Rees Jones (born September 16, 1941) is an American golf course architect.

Life and career
Born and raised in Montclair, New Jersey, the son of legendary golf course designer Robert Trent Jones and the younger brother of golf course designer Robert Trent Jones, Jr., he attended Montclair High School.

His first exposure to golf course design came as a boy when he would accompany his father surveying courses.  After attending Yale and graduate studies at Harvard University Graduate School of Design, he joined his father and older brother at Robert Trent Jones Incorporated.  He helped his father on numerous courses until forming his own firm in 1974. He has designed, renovated, or restored over 260 golf courses in his career.

Jones continues to design courses and currently lives in Juno Beach, Florida and has his offices in Montclair, New Jersey.  Jones has earned the moniker “The Open Doctor” for his work in preparation for numerous major championships. He has also served as the president of the American Society of Golf Course Architects.  A noted environmentalist, he has been a vocal champion for the cause of environmentally friendly golf courses. 

Jones received the 2004 Old Tom Morris Award from the Golf Course Superintendents Association of America, GCSAA's highest honor.

Golf Course Design
Rees Jones founded the golf course design firm of Rees Jones, Inc., located in his hometown of Montclair, New Jersey in 1974. He was later joined by golf course architect Keith Evans. In 1984 Greg Muirhead (ASGCA) joined the team followed by Steve Weisser (ASGCA) in 1991 and Bryce Swanson (ASGCA) in 2000.

Courses designed

With Robert Trent Jones Incorporated
Montauk Downs, Long Island, New York (1968)
Ocean Pines, Maryland(1971)
Turnberry Isle, Florida (1972)

With Rees Jones Incorporated

 El Caballero Country Club, Tarzana, California (2021 Redesign) Originally designed by Robert Trent Jones in 1964

Arcadian Shores, Myrtle Beach, South Carolina (1974)
Graysburg Hills Golf Course [Chuckey, Tennessee] (1978)
 Bear Creek, Hilton Head Island, SC (1980)
 Black Hawk Country Club, Richmond, TX (1999)
 Marriott's Griffin Gate, Lexington, Kentucky (1981)
Haig Point Club, Daufuskie Island, South Carolina (1986)
Pinehurst #7, Pinehurst, North Carolina (1986)
Carmel Country Club, South Course Charlotte, North Carolina (1988, 2009) - redesign
The Country Club, Brookline, Massachusetts (1988) - restoration
Cherry Valley Country Club, Skillman, New Jersey (1991)
Duke University Golf Course, Durham, North Carolina (1993, 2021) - renovation
Talamore Golf Resort, Southern Pines, North Carolina (1991)
Gleneagles at the Equinox, Manchester, Vermont (1992) - reconstruction
Atlantic, Bridgehampton, New York (1992)
Sandpines, Florence, Oregon (1992)
Huntsville, Wilkes-Barre, Pennsylvania (1994)
LPGA International Champions, Daytona Beach, Florida (1994)

▬▬▬▬▬▬▬▬▬▬

— Exercise requirements —
- 1) Answer these about the Rees Jones article, one line each:
(a) In what year did Jones form his own firm?
(b) What nickname has Jones earned for his work before major championships?
(c) What award did Jones receive in 2004?
- 2) Please write out the Rees Jones article again, starting at "Gleneagles at the" and ending at "Wilkes-Barre, Pennsylvania (1994)", and swap "Manchester" for "Dorset".

— Data —
▬▬▬▬▬▬▬▬▬▬

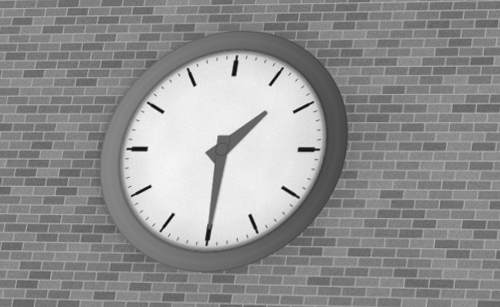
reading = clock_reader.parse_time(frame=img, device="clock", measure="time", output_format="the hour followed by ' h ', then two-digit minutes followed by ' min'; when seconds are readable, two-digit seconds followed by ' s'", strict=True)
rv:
1 h 30 min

▬▬▬▬▬▬▬▬▬▬

— Per-task outputs —
- 1)
(a) 1974
(b) “The Open Doctor”
(c) The Old Tom Morris Award

- 2)
Gleneagles at the Equinox, Dorset, Vermont (1992) - reconstruction
Atlantic, Bridgehampton, New York (1992)
Sandpines, Florence, Oregon (1992)
Huntsville, Wilkes-Barre, Pennsylvania (1994)